В дверь позвонили, и Фомин пошел открывать. На пороге стоял низкорослый худощавый малый в защитного цвета куртке, джинсах и темно-синей вельветовой кепочке-каскетке.

— Славик, — представился он, проходя в квартиру. — Ты Юрка? Здорово еще раз. Дай водички попить, запарился я.

Фомин провел его на кухню, налил стакан воды. Славик жадно выпил и присел к столу.

— Один живешь?

— Один… Мать недавно померла.

— Извини, старик, не знал. — Слава снял кепочку и пригладил ладонью темные вихры на затылке. — А я с предками живу. Морока! Мечтаю видик прикупить, вот и подрабатываю чем можно. Ты давно Михал Владимыча знаешь?

— Недавно.

— Голова! — уважительно похвалил Икряного Славка. — Порядочный мужик. Другие самолет устраивают, он нет.

— Какой самолет?

— Ну, когда в институт якобы помогают поступить. Берут деньги, только ничего не делают. Если придурок сдал, то деньги не возвращают, а если засыпался с треском, выкладывают сумму взад. — Славка засмеялся. — Вроде как сорвалось. Если самолетов набирается приличное количество, то и куш приличный. Но Михал Владимыч этим не занимается. Я лично его понимаю. Действует хлопотнее, медленнее, но зато надежнее.

Славка начинал нравиться Фомину — не выпендривается, ведет себя как давний знакомый.

«Сработаемся», — решил Юрка.

— Во, гляди… — Славка достал из кармана сложенную гармошкой карту города, испещренную непонятными значками, расстелил ее на столе. — Устроим военный совет в Филях. Клеить объявления надо у станций метро, у школ и институтов, они тут помечены, — он показал разноцветные точки на карте. — Здесь и здесь я вчера поработал, а сюда подадимся сегодня. У тебя пожрать есть?
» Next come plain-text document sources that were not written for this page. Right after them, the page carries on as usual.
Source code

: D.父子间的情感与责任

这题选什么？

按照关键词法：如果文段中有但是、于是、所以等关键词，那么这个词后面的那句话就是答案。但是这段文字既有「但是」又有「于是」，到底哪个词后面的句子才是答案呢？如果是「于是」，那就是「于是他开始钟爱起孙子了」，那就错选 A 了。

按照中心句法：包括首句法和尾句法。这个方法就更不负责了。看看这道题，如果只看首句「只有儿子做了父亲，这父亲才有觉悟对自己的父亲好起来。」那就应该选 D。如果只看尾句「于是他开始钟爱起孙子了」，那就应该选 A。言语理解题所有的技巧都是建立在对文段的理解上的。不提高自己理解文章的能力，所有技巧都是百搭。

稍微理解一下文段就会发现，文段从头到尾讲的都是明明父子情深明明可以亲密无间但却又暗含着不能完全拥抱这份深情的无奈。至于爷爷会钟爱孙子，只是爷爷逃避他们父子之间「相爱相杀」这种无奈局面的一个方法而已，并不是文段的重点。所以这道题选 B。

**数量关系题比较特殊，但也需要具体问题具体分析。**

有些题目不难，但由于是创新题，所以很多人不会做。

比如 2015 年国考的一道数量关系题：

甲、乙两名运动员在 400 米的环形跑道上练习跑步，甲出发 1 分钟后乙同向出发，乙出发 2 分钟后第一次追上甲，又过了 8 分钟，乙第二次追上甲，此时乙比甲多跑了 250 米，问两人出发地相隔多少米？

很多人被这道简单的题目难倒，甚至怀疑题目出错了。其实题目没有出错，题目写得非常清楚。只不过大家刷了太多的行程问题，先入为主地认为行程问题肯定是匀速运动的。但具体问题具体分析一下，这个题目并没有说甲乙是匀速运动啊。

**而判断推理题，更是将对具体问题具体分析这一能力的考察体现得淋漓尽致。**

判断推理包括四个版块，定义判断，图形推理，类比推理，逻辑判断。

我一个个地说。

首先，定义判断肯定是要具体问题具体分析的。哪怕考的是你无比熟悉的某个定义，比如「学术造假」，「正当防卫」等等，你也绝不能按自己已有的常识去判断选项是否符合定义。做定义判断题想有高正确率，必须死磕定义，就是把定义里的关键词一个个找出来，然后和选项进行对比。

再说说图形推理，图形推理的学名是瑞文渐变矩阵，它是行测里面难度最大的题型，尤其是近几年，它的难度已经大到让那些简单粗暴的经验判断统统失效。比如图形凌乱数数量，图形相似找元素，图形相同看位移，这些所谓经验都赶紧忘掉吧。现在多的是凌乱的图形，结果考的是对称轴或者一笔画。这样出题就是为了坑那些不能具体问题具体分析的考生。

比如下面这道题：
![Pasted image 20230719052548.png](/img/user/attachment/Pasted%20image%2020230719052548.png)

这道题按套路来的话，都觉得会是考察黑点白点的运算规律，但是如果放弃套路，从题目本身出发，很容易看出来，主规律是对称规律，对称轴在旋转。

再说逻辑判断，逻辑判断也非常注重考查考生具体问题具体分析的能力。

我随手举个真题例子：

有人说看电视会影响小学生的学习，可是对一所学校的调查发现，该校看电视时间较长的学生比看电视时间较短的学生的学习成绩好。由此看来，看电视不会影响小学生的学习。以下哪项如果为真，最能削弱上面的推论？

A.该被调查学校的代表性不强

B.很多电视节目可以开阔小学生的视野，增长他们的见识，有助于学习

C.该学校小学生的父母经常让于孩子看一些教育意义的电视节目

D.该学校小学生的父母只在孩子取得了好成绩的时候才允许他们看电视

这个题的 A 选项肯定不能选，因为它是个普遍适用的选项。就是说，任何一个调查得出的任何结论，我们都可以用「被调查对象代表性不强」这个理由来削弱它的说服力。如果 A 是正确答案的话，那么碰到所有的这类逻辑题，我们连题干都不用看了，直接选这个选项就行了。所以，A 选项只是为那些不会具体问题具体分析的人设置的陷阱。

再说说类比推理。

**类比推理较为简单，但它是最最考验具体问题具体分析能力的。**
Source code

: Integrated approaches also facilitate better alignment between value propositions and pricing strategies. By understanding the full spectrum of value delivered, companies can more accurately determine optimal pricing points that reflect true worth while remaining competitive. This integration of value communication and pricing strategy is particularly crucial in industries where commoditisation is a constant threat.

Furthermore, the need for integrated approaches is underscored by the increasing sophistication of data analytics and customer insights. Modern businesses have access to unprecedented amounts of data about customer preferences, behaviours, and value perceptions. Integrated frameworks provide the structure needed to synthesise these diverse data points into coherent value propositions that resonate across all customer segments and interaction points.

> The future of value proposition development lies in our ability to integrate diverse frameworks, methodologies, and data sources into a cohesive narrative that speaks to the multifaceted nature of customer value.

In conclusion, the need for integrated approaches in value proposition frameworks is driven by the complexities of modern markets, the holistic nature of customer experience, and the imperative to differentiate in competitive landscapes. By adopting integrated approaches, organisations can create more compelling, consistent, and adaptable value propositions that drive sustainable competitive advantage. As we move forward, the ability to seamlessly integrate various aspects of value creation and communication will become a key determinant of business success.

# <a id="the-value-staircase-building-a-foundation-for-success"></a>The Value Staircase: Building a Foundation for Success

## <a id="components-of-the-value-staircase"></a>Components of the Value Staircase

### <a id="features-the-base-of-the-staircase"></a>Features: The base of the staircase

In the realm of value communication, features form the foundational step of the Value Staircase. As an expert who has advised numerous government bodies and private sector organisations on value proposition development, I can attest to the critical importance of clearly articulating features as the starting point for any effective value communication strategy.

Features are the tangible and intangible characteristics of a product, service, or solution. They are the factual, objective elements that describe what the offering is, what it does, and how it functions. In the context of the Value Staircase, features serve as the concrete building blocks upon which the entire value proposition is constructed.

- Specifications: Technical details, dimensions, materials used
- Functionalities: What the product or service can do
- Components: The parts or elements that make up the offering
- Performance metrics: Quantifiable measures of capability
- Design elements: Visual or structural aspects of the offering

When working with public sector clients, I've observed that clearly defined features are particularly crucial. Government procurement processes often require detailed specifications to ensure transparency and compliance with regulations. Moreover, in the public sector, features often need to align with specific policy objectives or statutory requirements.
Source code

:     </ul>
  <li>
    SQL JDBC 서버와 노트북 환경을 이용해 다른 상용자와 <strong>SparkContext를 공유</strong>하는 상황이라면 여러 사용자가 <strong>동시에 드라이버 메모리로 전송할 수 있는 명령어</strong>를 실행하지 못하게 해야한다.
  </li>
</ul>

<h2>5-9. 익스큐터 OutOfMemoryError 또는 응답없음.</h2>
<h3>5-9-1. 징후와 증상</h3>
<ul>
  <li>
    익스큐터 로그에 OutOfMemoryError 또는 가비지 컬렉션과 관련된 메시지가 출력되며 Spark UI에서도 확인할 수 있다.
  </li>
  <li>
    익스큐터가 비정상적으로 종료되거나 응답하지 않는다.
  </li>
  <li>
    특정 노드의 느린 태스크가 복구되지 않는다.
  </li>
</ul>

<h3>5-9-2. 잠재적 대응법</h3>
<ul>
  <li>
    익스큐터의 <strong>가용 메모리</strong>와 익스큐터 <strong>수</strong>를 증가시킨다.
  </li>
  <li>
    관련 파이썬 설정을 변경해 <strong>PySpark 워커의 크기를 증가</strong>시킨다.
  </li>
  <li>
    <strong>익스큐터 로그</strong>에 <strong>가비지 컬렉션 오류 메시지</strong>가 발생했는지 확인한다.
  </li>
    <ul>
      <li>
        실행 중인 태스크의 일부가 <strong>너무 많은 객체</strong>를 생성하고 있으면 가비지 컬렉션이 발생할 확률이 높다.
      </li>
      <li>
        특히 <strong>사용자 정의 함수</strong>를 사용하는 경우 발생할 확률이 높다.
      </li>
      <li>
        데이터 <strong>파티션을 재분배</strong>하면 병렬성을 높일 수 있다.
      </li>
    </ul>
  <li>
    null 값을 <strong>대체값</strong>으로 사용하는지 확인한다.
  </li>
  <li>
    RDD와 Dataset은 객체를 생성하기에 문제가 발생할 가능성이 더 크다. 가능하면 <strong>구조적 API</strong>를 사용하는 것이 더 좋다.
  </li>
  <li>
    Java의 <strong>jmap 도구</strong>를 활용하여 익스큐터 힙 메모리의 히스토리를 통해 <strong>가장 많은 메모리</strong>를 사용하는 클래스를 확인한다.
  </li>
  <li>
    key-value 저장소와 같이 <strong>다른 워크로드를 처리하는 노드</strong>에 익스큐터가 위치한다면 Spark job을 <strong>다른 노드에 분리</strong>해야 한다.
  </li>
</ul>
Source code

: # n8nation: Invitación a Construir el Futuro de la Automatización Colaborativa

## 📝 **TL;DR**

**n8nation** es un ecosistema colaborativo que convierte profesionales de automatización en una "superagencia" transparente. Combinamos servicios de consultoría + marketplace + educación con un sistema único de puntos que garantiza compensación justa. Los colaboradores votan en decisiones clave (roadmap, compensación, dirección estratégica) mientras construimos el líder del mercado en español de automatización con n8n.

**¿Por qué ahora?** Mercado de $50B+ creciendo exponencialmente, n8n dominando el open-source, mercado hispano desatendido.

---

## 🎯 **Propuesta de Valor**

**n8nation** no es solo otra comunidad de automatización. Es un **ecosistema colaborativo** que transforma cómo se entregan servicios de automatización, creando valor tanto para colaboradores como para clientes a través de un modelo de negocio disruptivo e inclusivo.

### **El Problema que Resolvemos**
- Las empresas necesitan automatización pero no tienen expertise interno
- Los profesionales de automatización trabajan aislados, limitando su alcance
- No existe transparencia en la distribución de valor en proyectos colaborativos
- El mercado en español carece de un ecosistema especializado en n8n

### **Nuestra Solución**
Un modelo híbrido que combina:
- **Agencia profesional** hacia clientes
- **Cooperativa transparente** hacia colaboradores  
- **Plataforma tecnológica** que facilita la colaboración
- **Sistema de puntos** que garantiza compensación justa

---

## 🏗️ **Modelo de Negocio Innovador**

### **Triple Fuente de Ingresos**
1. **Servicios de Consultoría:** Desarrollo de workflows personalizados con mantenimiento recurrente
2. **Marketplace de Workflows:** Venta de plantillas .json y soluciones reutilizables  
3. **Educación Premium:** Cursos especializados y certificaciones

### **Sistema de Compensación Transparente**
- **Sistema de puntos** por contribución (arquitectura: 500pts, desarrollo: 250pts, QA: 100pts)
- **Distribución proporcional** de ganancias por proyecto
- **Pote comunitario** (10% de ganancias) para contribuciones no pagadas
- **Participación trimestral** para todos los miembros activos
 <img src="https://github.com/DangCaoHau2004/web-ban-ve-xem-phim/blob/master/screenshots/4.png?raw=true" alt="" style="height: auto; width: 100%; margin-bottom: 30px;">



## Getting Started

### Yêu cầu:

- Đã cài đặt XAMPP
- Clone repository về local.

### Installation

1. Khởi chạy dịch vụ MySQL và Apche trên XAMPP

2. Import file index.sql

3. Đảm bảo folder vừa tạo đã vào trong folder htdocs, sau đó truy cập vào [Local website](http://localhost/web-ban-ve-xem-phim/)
Юрка достал из холодильника кастрюлю, разогрел, налил по тарелке себе и гостю, нарезал хлеба. Славик ел жадно, обжигаясь от торопливости, и неумолчно болтал:

— Денег всю дорогу не хватает. Наши видеосистемы барахло, а забугровую взять — бабки нужны. Да еще «Запор» бензин жрет, а без него как без рук. Видиками не увлекаешься? Зря, путевые кассеты есть, только надо обменный фонд иметь, чтобы в круг войти. Ну, к этим, кто друг с дружкой меняется. Алексан Михалыча, друга доцента, знаешь? Во деловой мужик! Синхронно переводит. Сейчас у многих, особо кто загранку не по телеку видит, компьютеры есть. Знаешь, какие на них игры? Балдеж! А программ нет. Он с приятелями программы делает. Клиентура солидная…

Поев, Славка поблагодарил и сам вымыл посуду. Вытирая руки кухонным полотенцем, выглянул в окно:

— Ого, темнеет, самое наше время. Собирайся.

У подъезда стоял старенький помятый «запорожец» первого выпуска.

— Мой «Запор»! — похлопал ладонью по крыше Славка.

Он сел за руль, ловко уместившись в маленькой кабине. Рослому Юрке пришлось хуже — некуда девать ноги, да еще в спину уперлась какая-то железяка.

— Металлолом собираешь? — отпихивая ее, спросил он.

— Это? — обернулся Славик. — Лестница-стремянка. Там еще объявления, клей в бидончике, кисть, скребок…

«Запорожец» задрожал, выпустил клуб сизого дыма и покатил. Машину Славка водил неплохо, ловко сокращал путь, сворачивая в глухие переулки.

— Скребок зачем?

— Увидишь… Приехали. Вылезай, я вещички подам.

Первой появилась складная лестница-стремянка, потом бидончик с клейстером и кистью, скребок на длинной ручке. Заперев машину, Славка повел к кирпичному забору, густо заляпанному квадратиками бумаги.

— Биржа! — ухмыльнулся он. — Ставь лесенку и соскребай.

— Зачем? — Юрка, задрав голову, рассматривал объявления.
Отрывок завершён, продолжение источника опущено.